The review warned: “Doing nothing cannot be an option. The consequences would be clear – the widening of health inequalities, with areas of the country where general practice will struggle to continue, the inevitable rise in pressure and costs in the rest of the health and care system, worsening clinical outcomes, and falling patient trust in the NHS.”
Dr Watson told the A&T his review found GPs greatest concerns were “workload, workforce and risk”.
Previously GPs started work at 8am and were home by 6.30pm, having seen 20 patients, and gone through their correspondence and blood tests and completed home visits, he said.
But now GPs worked from before 7am until past 8pm at night, their patients had more intensive and complex needs and the paperwork they did was a lot more substantive.
“The workload for everyone has just expanded, plus it’s much more intensive and much more complex,” Dr Watson said. “Of course there’s also a chance of more mistakes happening.”
He recalled when he started as a GP at New Milton there were 170 applicants for the job, but some surgeries were now having trouble recruiting GPs at all just to get to sufficient staff levels.

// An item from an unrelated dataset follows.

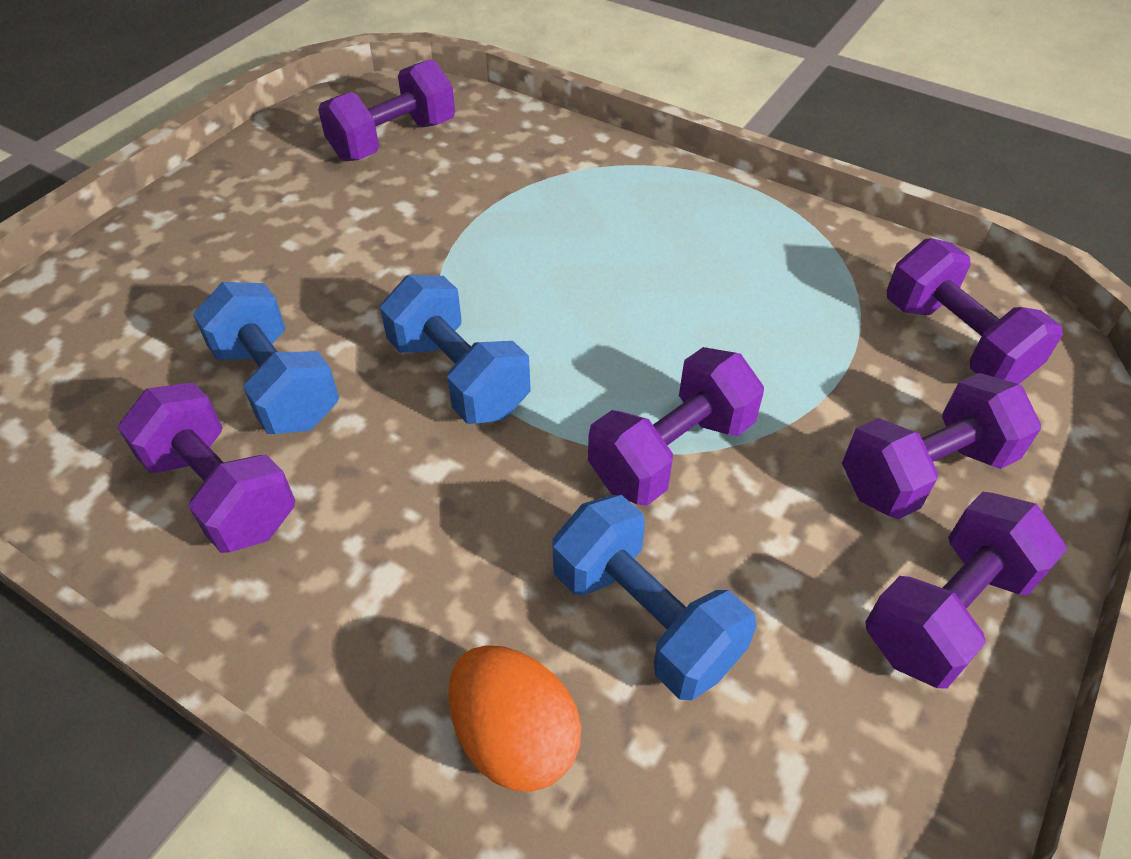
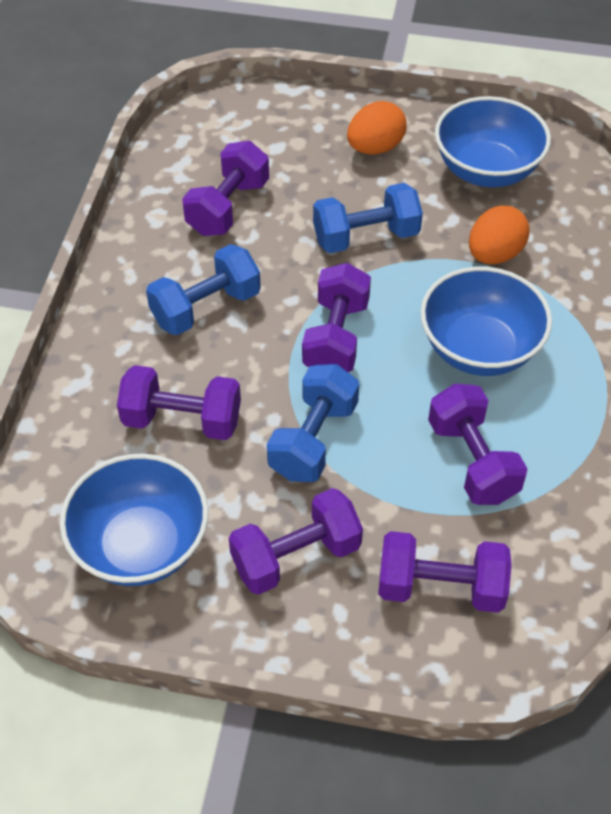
blue bowl: 0 -> 3
orange egg: 1 -> 2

Surgeries were part of the NHS but effectively “independent contractors” he pointed out, and had to pay staff, doctors and the bills, and the financial risks were off-putting for younger doctors, he said, as were the long hours.
“The NHS is still one of the most trusted institutions and it’s really important we deliver high quality care to our community.”
Reflecting on his time as GP, the Dr Watson (59) said the biggest change at New Milton was the size of the practice, the workload the doctors faced and the nature of ailments they treated.
When he started there were four doctors and some nurses covering 10,000 local people, he said, and medical problems such as diabetes were managed by hospitals.
“Now we can do so much more for people and stop them dying of heart disease or help them survive cancer but as a consequence with GPs the workload has expanded hugely.”
He said he would miss being at the New Milton practice, where his wife, Jane McLeod, also works part-time as a GP. The pair have a son, Mark, who is a barrister.
“I was in there this week for the partner meeting and I have to say it’s been quite difficult – it exerts a pull being a part of it and having been there all my working life I know it’s a special place.
“It has really been like a second family going all the way back to when I started. Some of your readers will remember Drs Ball, Hewish and Thacker, who I’m still in contact with, and back when I joined I developed hugely because of those and other people based there and I hope I made a contribution to the practice as they did.”
Addressing the potential merger of the New Milton practices, Dr Watson said he was a big advocate. “One of my regrets is that I’m not 10 years younger as it would be really exciting with the practices looking to work more collaboratively and merge to create a single practice,” he said.
“It is all about building more services for our local population in our community. The good news is not just for our residents but it will also make general practices more resilient and sustainable in the future,” Dr Watson said, adding: “This is definitely the right way forward”.
He pointed out the government has set aside £4.5bn to invest in community and primary care. “The merger would put us in a great place to benefit from the resources that will be coming,” he added.
In a final message to patients, Dr Watson said: “I have really enjoyed working in the practice in New Milton and I have met many amazing people. It’s been a real privilege and honour working with the patients I have got to know and who have let me into their lives.
“I’m going to miss them but although I have left I know I leave behind what is a great practice with the greatest doctors and staff who are really dedicated to providing care to the residents of New Milton.”